(Supplied passage):
◇ ◇ ◇ ◇ ◇ ◇ ◇

# Compute Average Embeddings for CLIP and DINOv3

This notebook computes category average embeddings from individual CLIP and DINOv3 embeddings.

## Overview

This step:
1. Loads individual CLIP embeddings from files
2. Groups embeddings by category
3. Computes category average embeddings for CLIP
4. Loads individual DINOv3 embeddings from files
5. Groups embeddings by category
6. Computes category average embeddings for DINOv3
7. Saves the average embeddings for later RDM computation

## Prerequisites

Make sure you have the following packages installed:
- `numpy`
- `pandas`
- `tqdm`

## Setup and Imports

In [None]:
import numpy as np
import pandas as pd
from pathlib import Path
from collections import defaultdict
from tqdm import tqdm
import multiprocessing as mp
from concurrent.futures import ThreadPoolExecutor
import warnings
warnings.filterwarnings('ignore')

print("All imports successful!")

## Configuration

**Please update the paths below according to your setup:**

In [None]:
# ============================================================================
# CONFIGURATION - UPDATE THESE PATHS FOR YOUR SETUP
# ============================================================================

# Paths for CLIP embeddings
CLIP_EMBEDDING_LIST = "/data2/dataset/babyview/868_hours/outputs/yoloe_cdi_embeddings/clip_embeddings_new/clip_image_embeddings_doc_normalized_filtered-by-clip-0.26.txt"  # Path to text file with CLIP embedding paths (one per line), or None to scan directory
CLIP_EMBEDDINGS_DIR = "/data2/dataset/babyview/868_hours/outputs/yoloe_cdi_embeddings/clip_embeddings_new"  # Base directory for CLIP embeddings
CLIP_OUTPUT_DIR = "./clip_rdm_results_26"  # Directory where CLIP results will be saved

# Paths for DINOv3 embeddings
DINOV3_EMBEDDING_LIST = "/data2/dataset/babyview/868_hours/outputs/yoloe_cdi_embeddings/clip_embeddings_new/clip_image_embeddings_doc_normalized_filtered-by-clip-0.26.txt"  # Path to text file with DINOv3 embedding paths, or None to scan directory
DINOV3_EMBEDDINGS_DIR = "/data2/dataset/babyview/868_hours/outputs/yoloe_cdi_embeddings/facebook_dinov3-vitb16-pretrain-lvd1689m"  # Base directory for DINOv3 embeddings
DINOV3_OUTPUT_DIR = "./dinov3_rdm_results_26"  # Directory where DINOv3 results will be saved

# Option to match from CLIP list (ensures same images for DINOv3)

◇ ◇ ◇ ◇ ◇ ◇ ◇

(Set of tasks):
**1)** Reproduce the notebook text word for word, starting at the words "## Setup and" and ending after the words "warnings.filterwarnings('ignore')".
**2)** Answer these from the notebook text:
(a) Which three packages does it list as prerequisites?
(b) Into which directory will the DINOv3 results be saved?
(c) For what later computation does the final step of the overview save the average embeddings?

(Source information):

◇ ◇ ◇ ◇ ◇ ◇ ◇

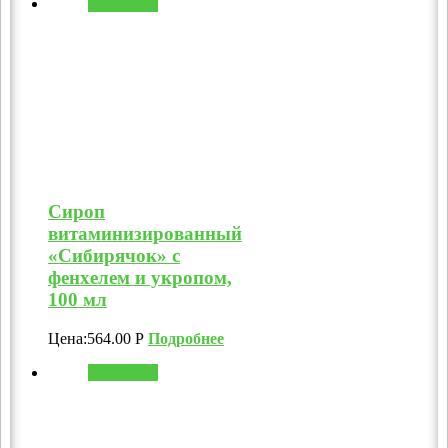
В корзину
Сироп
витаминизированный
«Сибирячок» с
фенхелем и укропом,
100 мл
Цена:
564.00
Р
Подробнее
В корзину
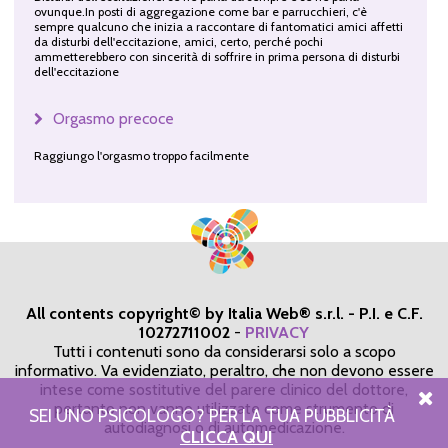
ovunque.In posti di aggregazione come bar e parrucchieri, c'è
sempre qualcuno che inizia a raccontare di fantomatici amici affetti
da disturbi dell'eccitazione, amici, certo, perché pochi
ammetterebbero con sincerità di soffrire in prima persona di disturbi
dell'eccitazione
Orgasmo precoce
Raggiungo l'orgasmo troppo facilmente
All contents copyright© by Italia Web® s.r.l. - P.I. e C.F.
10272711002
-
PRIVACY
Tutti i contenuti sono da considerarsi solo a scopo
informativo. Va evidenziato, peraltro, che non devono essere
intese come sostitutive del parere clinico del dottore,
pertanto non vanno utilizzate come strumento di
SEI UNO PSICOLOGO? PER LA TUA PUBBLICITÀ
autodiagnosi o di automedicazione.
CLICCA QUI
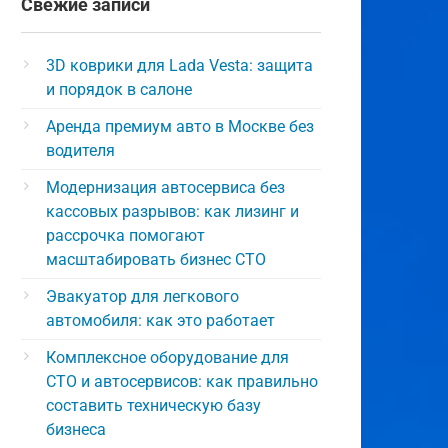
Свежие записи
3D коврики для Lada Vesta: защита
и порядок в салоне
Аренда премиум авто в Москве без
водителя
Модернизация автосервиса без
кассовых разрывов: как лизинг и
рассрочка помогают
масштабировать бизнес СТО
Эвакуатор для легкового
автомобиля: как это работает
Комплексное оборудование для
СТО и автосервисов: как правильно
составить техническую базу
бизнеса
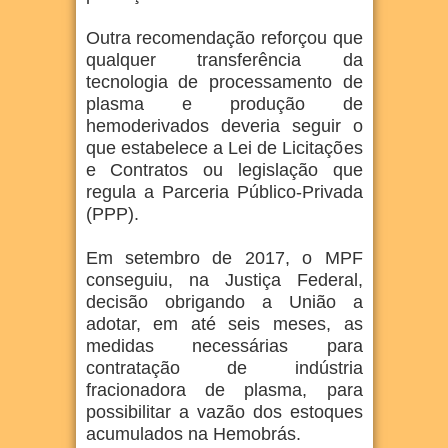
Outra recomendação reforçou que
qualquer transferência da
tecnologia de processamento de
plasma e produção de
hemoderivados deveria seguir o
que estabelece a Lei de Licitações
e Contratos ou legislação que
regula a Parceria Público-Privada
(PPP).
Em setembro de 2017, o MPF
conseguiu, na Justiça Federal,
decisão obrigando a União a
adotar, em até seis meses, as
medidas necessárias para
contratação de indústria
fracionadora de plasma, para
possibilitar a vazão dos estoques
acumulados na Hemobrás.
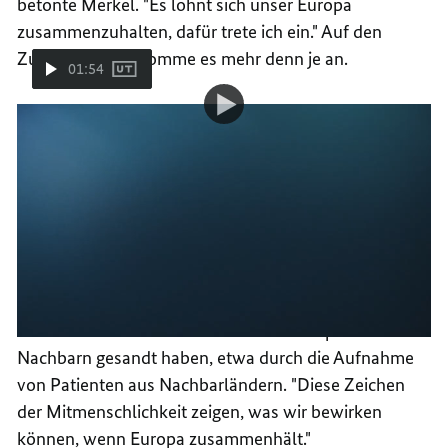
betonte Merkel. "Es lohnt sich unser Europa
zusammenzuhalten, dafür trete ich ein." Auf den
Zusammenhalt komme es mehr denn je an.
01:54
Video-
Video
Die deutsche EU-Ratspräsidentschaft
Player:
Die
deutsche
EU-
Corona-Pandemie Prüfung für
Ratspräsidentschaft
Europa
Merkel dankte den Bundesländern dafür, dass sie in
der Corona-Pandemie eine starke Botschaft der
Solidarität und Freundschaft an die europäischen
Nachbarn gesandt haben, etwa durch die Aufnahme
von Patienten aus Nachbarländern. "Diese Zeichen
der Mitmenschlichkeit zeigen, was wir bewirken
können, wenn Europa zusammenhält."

◇ ◇ ◇ ◇ ◇ ◇ ◇

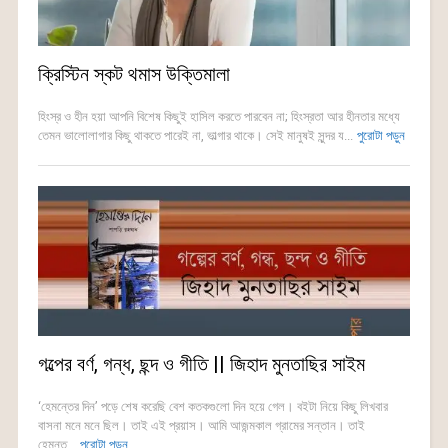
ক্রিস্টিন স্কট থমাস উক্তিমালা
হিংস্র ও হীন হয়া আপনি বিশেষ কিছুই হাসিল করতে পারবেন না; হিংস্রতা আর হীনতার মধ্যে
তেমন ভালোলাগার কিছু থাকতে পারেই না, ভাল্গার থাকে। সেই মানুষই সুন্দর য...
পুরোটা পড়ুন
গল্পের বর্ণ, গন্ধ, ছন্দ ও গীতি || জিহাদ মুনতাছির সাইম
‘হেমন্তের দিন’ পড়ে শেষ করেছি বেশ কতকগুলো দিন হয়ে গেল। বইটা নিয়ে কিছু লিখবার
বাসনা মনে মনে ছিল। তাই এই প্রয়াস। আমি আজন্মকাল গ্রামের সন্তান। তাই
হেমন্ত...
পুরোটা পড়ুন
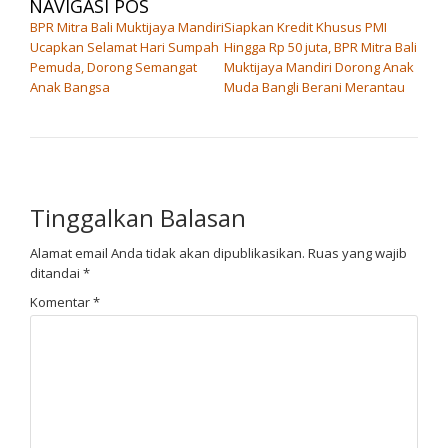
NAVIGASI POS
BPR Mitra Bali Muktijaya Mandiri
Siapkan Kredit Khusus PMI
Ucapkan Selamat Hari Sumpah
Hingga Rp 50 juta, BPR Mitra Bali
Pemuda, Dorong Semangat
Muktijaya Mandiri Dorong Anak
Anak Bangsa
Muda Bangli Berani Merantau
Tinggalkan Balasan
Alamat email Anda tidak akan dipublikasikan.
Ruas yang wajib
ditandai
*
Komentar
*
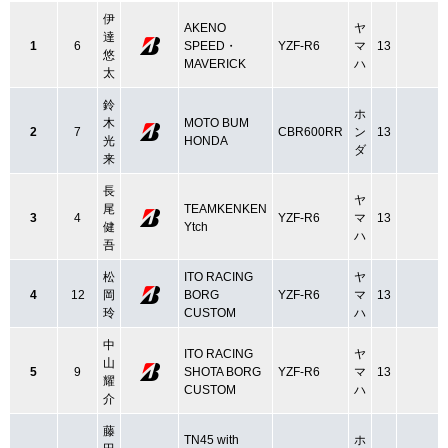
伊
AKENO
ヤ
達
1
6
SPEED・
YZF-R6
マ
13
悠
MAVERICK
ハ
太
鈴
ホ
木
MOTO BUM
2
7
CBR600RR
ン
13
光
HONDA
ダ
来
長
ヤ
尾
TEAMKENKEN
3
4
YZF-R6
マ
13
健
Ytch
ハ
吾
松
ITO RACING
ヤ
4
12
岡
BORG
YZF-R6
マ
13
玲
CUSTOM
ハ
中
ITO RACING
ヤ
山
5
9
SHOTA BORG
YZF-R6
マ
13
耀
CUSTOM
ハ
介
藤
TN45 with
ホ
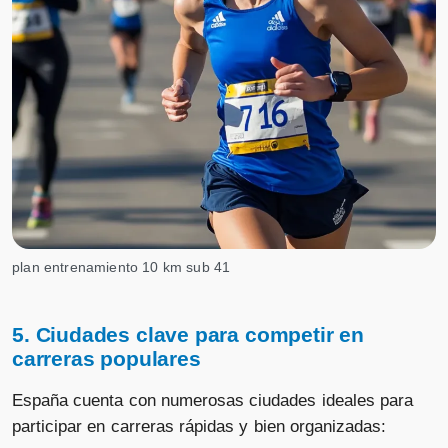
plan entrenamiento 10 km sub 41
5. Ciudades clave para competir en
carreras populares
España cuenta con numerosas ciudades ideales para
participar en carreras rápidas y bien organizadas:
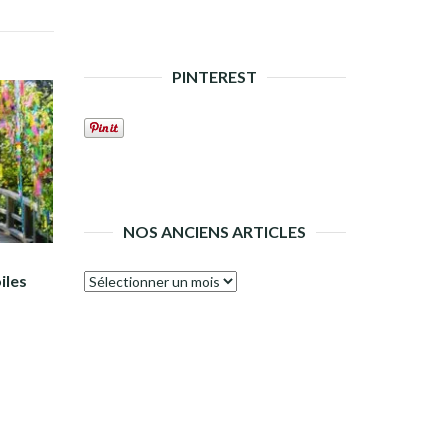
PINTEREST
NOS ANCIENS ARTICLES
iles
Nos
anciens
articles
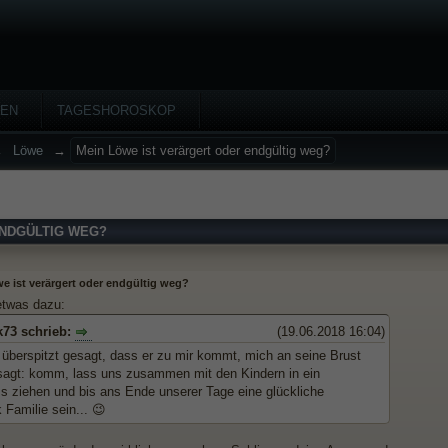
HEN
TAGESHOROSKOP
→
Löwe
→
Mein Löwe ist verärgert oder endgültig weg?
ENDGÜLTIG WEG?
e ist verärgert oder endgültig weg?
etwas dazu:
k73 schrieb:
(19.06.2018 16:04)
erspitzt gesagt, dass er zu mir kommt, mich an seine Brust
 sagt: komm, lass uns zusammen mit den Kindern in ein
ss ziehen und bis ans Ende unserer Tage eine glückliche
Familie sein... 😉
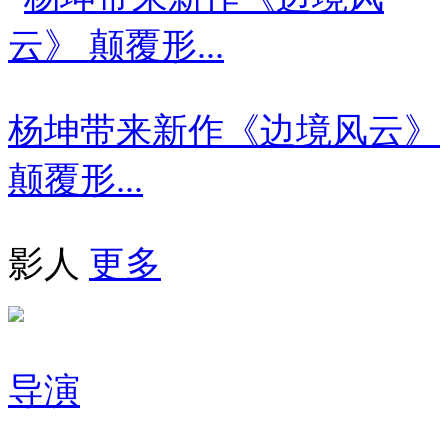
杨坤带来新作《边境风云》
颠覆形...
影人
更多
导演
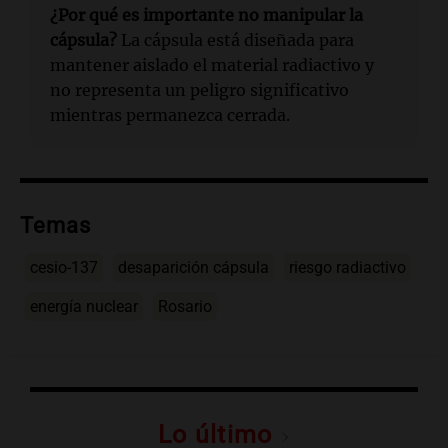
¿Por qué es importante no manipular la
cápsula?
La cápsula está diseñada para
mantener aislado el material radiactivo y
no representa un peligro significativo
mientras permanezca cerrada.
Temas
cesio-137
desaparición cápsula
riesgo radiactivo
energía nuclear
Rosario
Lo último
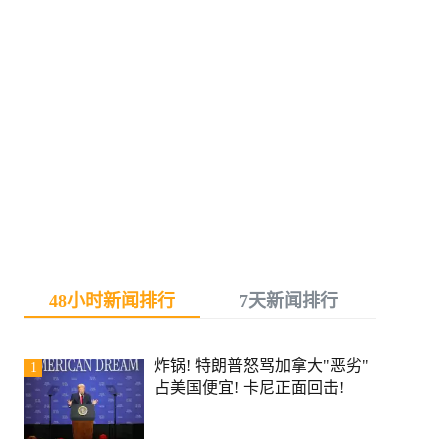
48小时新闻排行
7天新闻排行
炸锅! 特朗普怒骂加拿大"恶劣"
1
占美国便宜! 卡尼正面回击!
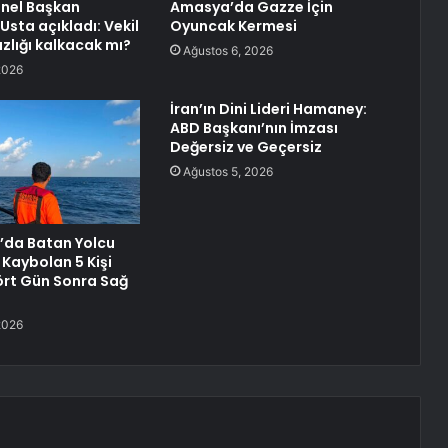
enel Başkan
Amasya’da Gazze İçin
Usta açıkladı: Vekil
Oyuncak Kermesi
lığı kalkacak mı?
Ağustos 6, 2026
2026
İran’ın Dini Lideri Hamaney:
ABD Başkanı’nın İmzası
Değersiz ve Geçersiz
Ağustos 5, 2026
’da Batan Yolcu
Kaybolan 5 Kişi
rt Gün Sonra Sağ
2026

◇ ◇ ◇ ◇ ◇ ◇ ◇

(Answers by task):
**1)**
## Setup and Imports

In [None]:
import numpy as np
import pandas as pd
from pathlib import Path
from collections import defaultdict
from tqdm import tqdm
import multiprocessing as mp
from concurrent.futures import ThreadPoolExecutor
import warnings
warnings.filterwarnings('ignore')

**2)**
(a) numpy, pandas and tqdm
(b) "./dinov3_rdm_results_26"
(c) RDM computation